The Convivium market is the brainchild of chef Wesley Randles of the Shortmarket Club and Andy Fenner of Fankie Fenner's Meat Market. They wanted to use their skills as top Cape Town chefs to find ways of giving back to their communities.

"We raised some nice money for charity today," said Randles, referring to the R50 entrance fee to the special mini market.

All the proceeds went to Abalimi Bezekhaya: The People's Garden Centre in Nyanga.

"I think it's great that we can do something like this and give it some meaning," he said.

Joburgers won't have the joy of giving back by buying beef and dumpling stew or by drinking a sparkling wine called Claudia as the Cape festivalgoers had.

But this year for the first time they will have free access to a new mini food conference called Crate Talks. Street food devotees can listen, in a makeshift plastic crate amphitheatre, to industry professionals - like Dawood Petersen from Mama San or Jaco and Dené van Deventer from Rogue Cheddar - sharing their knowledge in between snacks from the market.

Sundays are for chilled, lazy relaxation, so if you're in the mood, there will be plenty of great tunes, with DJ Okapi, Maria McCloy and Mr Moeh 24 on the decks and Cards on Spokes, featuring Bonj Mpanza, serving up fresh beats at the Windhoek Bar.

The main focus of the event is, of course, the food and you can expect deliciousness from Toro Loco paella, Knickerbocker ice cream, Culture Kitchen - serving comfort BBQ pulled pork buns and eggs benedict - and the always welcome Chip 'n Dip.

Get there early and come hungry and relaxed.
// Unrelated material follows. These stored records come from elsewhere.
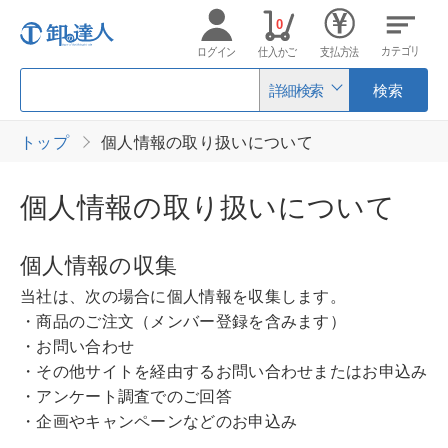
0
カテゴリ
ログイン
仕入かご
支払方法
詳細検索
検索
トップ
個人情報の取り扱いについて
個人情報の取り扱いについて
個人情報の収集
当社は、次の場合に個人情報を収集します。
・商品のご注文（メンバー登録を含みます）
・お問い合わせ
・その他サイトを経由するお問い合わせまたはお申込み
・アンケート調査でのご回答
・企画やキャンペーンなどのお申込み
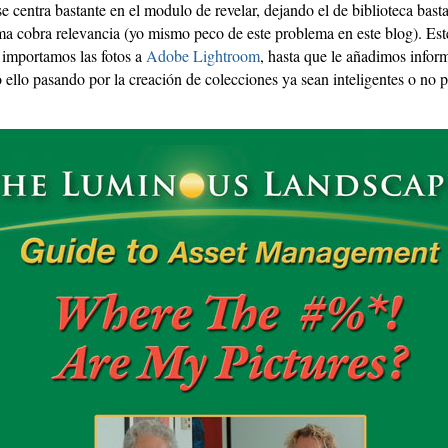
e centra bastante en el modulo de revelar, dejando el de biblioteca bast
a cobra relevancia (yo mismo peco de este problema en este blog). Este
importamos las fotos a
Adobe Lightroom
, hasta que le añadimos infor
 ello pasando por la creación de colecciones ya sean inteligentes o no 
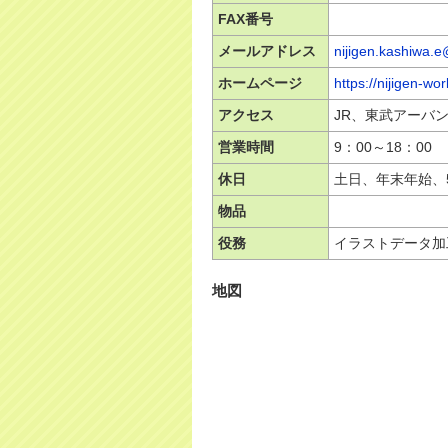
FAX番号
メールアドレス
nijigen.kashiwa.
ホームページ
https://nijigen-wor
アクセス
JR、東武アーバ
営業時間
9：00～18：00
休日
土日、年末年始、
物品
役務
イラストデータ加
地図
As stated it's a cashless market so no need to queue at the ATM this year.


Don't miss: The ever-favourite chow down food competition is here to stay and we dare you to see how many Chappies you can chew for all the glory.

Take away: A copy of local food zine, CHIPS! and some Black Mamba Chili - their fair-trade chilli from Swaziland is a thing of joy.

Listen to: Uno de Waal and Lee-Ann Orton from pop-up restaurant Osterio Vincenza at the Crate Talks and make time for Uncle Party Time on the decks at 3pm.

What to drink: The event is sponsored by Windhoek so that is pretty much the only beer you can get, not that we're complaining.

What else to do while you there: It's Maboneng on a Sunday, the party is known to happen there every weekend. Feel free to take a wander around Market on Main, The Living Room and Time Anchor Distillery.

The festival will be hosted at Common Ground in Maboneng on Sunday, September 10 from 10am. Visit Tickets are available at the door or online via Webtickets.